L’écosystème indien d’IA domestique est également en plein essor, avec des startups locales se concentrant sur les modèles linguistiques indigènes. En mai, Sarvam a dévoilé un modèle d’IA de synthèse vocale entraîné sur onze langues indiennes. Au cours du même mois, Gnani, une startup d’IA vocale conversationnelle, faisait partie des quatre entreprises sélectionnées pour le soutien gouvernemental dans le cadre de l’ambitieuse mission India AI, annonçant des plans pour un modèle d’IA vocale sophistiqué de 14 milliards de paramètres. D’autres entreprises indiennes notables comme CoRover, créateurs de BharatGPT, et Soket développent également activement des modèles d’IA entraînés nativement sur les langues locales, signalant un effort local robuste.

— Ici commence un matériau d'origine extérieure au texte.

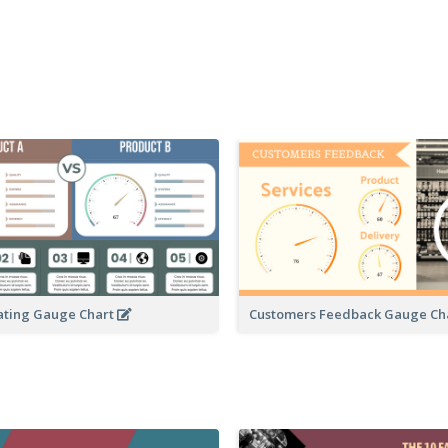
ating Gauge Chart
Customers Feedback Gauge Ch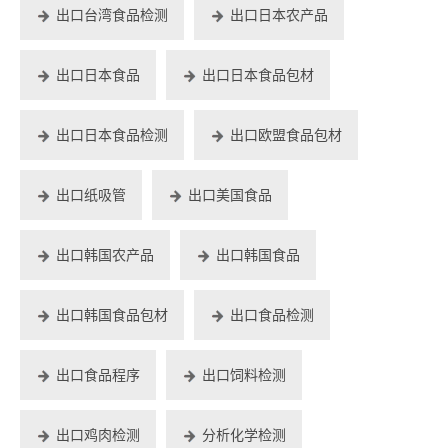
出口台湾食品检测
出口日本农产品
出口日本食品
出口日本食品包材
出口日本食品检测
出口欧盟食品包材
出口纸吸管
出口美国食品
出口韩国农产品
出口韩国食品
出口韩国食品包材
出口食品检测
出口食品程序
出口饲料检测
出口鸡肉检测
分析化学检测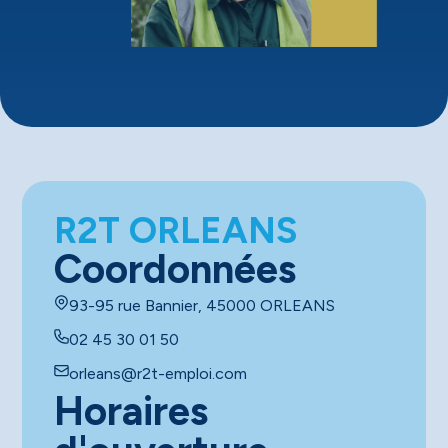
R2T ORLEANS
Coordonnées
93-95 rue Bannier, 45000 ORLEANS
02 45 30 01 50
orleans@r2t-emploi.com
Horaires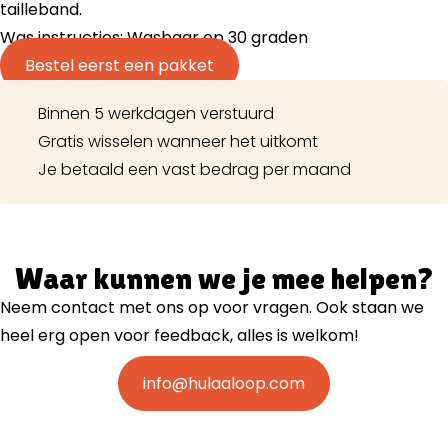
tailleband.
Was instructies: Wasbaar op 30 graden
Bestel eerst een pakket
Binnen 5 werkdagen verstuurd
Gratis wisselen wanneer het uitkomt
Je betaald een vast bedrag per maand
Waar kunnen we je mee helpen?
Neem contact met ons op voor vragen. Ook staan we
heel erg open voor feedback, alles is welkom!
info@hulaaloop.com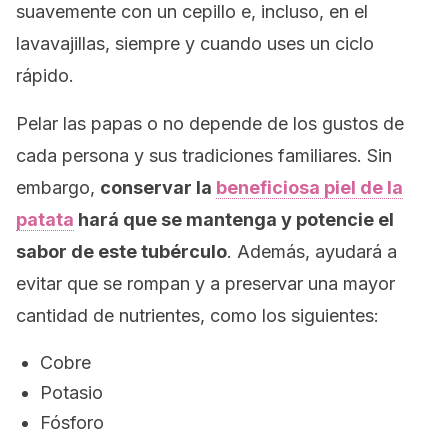
suavemente con un cepillo e, incluso, en el
lavavajillas, siempre y cuando uses un ciclo
rápido.
Pelar las papas o no depende de los gustos de
cada persona y sus tradiciones familiares. Sin
embargo,
conservar la
beneficiosa piel de la
patata
hará que se mantenga y potencie el
sabor de este tubérculo
. Además, ayudará a
evitar que se rompan y a preservar una mayor
cantidad de nutrientes, como los siguientes:
Cobre
Potasio
Fósforo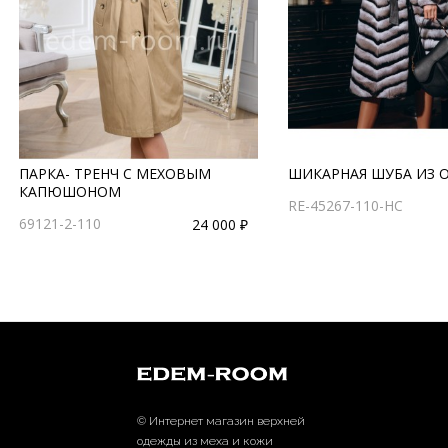
ПАРКА- ТРЕНЧ С МЕХОВЫМ
ШИКАРНАЯ ШУБА ИЗ 
КАПЮШОНОМ
RE-45267-110-HC
69121-2-110
24 000 ₽
© Интернет магазин верхней
одежды из меха и кожи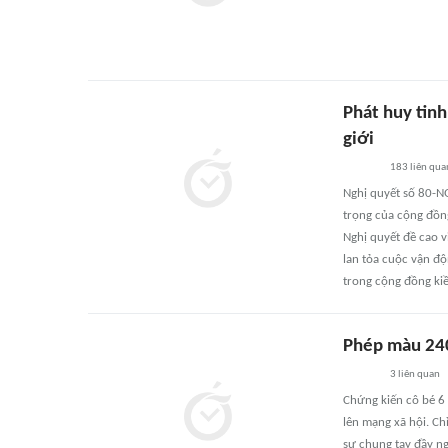
Phát huy tinh
giới
183
liên qua
Nghị quyết số 80-N
trọng của cộng đồng
Nghị quyết đề cao vi
lan tỏa cuộc vận độ
trong cộng đồng ki
Phép màu 240
3
liên quan
Chứng kiến cô bé 6 
lên mạng xã hội. Ch
sự chung tay đầy ng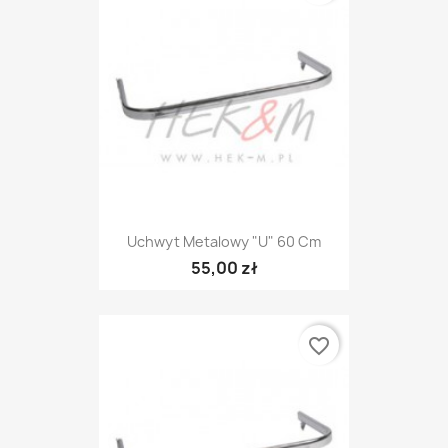
Uchwyt Metalowy "U" 60 Cm
55,00 zł
favorite_border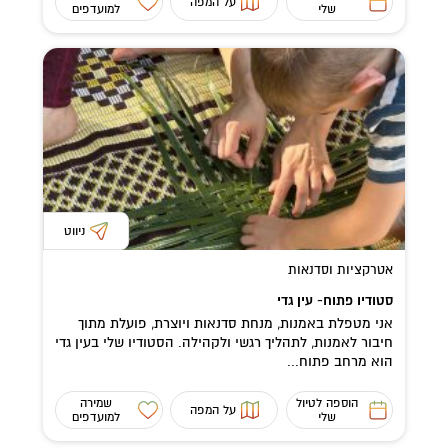
על המפה
שלי
למועדפים
ניווט
אטרקציות וסדנאות
סטודיו פתוח- עין גדי
אני מטפלת באמנות, מנחת סדנאות ויוצרת, פועלת מתוך
חיבור לאמנות, לתהליך רגשי ולקהילה. הסטודיו שלי בעין גדי
הוא מרחב פתוח...
הוספה לטיול
שמירה
על המפה
שלי
למועדפים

Bien que l’Inde représente l’une des plus grandes bases d’utilisateurs au monde pour toute entreprise d’IA, l’évaluation de son potentiel commercial reste complexe. Historiquement, la diversité des comportements des consommateurs a rendu la monétisation difficile, l’Inde ne contribuant qu’à 1 % à 4 % du chiffre d’affaires net des entreprises technologiques mondiales. Cependant, les entreprises axées sur l’IA sont optimistes quant à leur capacité à améliorer progressivement la génération de revenus. L’attente est que les outils et plateformes d’IA, nécessitant souvent des abonnements de niveau entreprise, trouveront un marché significatif parmi la vaste base d’utilisateurs de l’Inde, la transformant en un pôle de monétisation majeur.

De plus, l’Inde envisage un rôle plus large dans le paysage mondial de l’IA, potentiellement en reproduisant son succès avec l’infrastructure publique numérique (DPI). Avec un fort soutien gouvernemental, il y a un effort concerté pour construire des modèles d’IA fondamentaux entraînés nativement sur les langues indiennes. Les vétérans de l’industrie estiment qu’à long terme, un tel modèle d’IA complet pourrait servir de modèle pour d’autres modèles d’IA non anglophones dans le monde entier, en particulier dans les pays du Sud. Cette initiative stratégique, similaire à l’interface de paiement unifiée (UPI) pionnière de l’Inde dans les paiements numériques, vise à tirer parti de l’IA comme une forme de puissance douce, offrant des solutions technologiques avancées aux nations en développement et cimentant l’influence de l’Inde sur la scène mondiale.